Utah senators avoided two days of debate and quickly signed off on House Bill 213 Friday, voting along party lines to effectively end a 20-year program that allows state workers to trade accumulated sick leave for medical benefits at retirement.
The measure already has passed the House and Gov. Jon Huntsman Jr. is expected to sign it.
Wayne Bulkley, a corrections worker, said part-time lawmakers are out of touch with the needs of their employees.
"The money for [medical benefits] was a factor more than anything else," he said. Some estimates show about 300 Corrections employees could be forced to retire this year rather than lose years of medical benefits. "When you have a part-time Legislature that only lives it for a few months, they're a little bit distant from the impact the laws create."
Right now, retiring state workers can trade eight hours of sick leave for one month of medical benefits. But at the beginning of next year, about 25,000 employees will be required to deposit 25 percent of the value of their "banked" sick leave in a 401(k) account. The rest could be traded for medical benefits, but at a reduced rate. The program will end entirely in 2014.

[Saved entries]

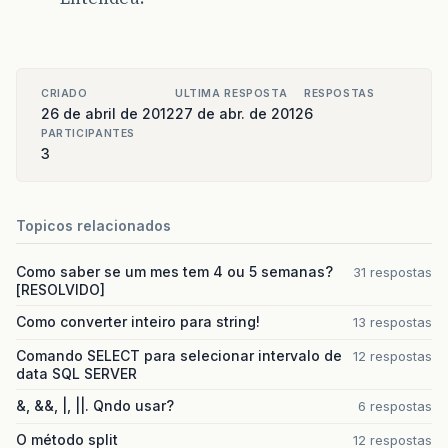
CRIADO
ULTIMA RESPOSTA
RESPOSTAS
26 de abril de 2012
27 de abr. de 2012
6
PARTICIPANTES
3
Topicos relacionados
Como saber se um mes tem 4 ou 5 semanas?
31 respostas
[RESOLVIDO]
Como converter inteiro para string!
13 respostas
Comando SELECT para selecionar intervalo de
12 respostas
data SQL SERVER
&, &&, |, ||. Qndo usar?
6 respostas
O método split
12 respostas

Required action:
Continue the article on the Utah sick leave bill from the point where it stops. The listing is not needed for anything here.

Response:
Republican lawmakers insist they have to start phasing the program out this year. New government accounting rules will force the state to list the cost of the sick leave benefit - estimated at $240 million - on state books. Supporters of the change claim the liability could endanger the state's triple-A bond rating.
"None of us like to do what we have to do," said Logan GOP Sen. Lyle Hillyard. "We are simply protecting ourselves."
Democrats have protested the bill throughout the 2005 Legislature. And Friday, they argued for more time to try to soften the impact on state workers.
"How would you all feel if you had been promised something and suddenly, the rug was pulled out from under you?" asked Murray Democratic Sen. Patrice Arent.
West Valley City Sen. Ed Mayne, called the benefit a "covenant" with state workers and tried to delay the implementation date to allow lawmakers to consider the change during one more legislative session. The amendment failed.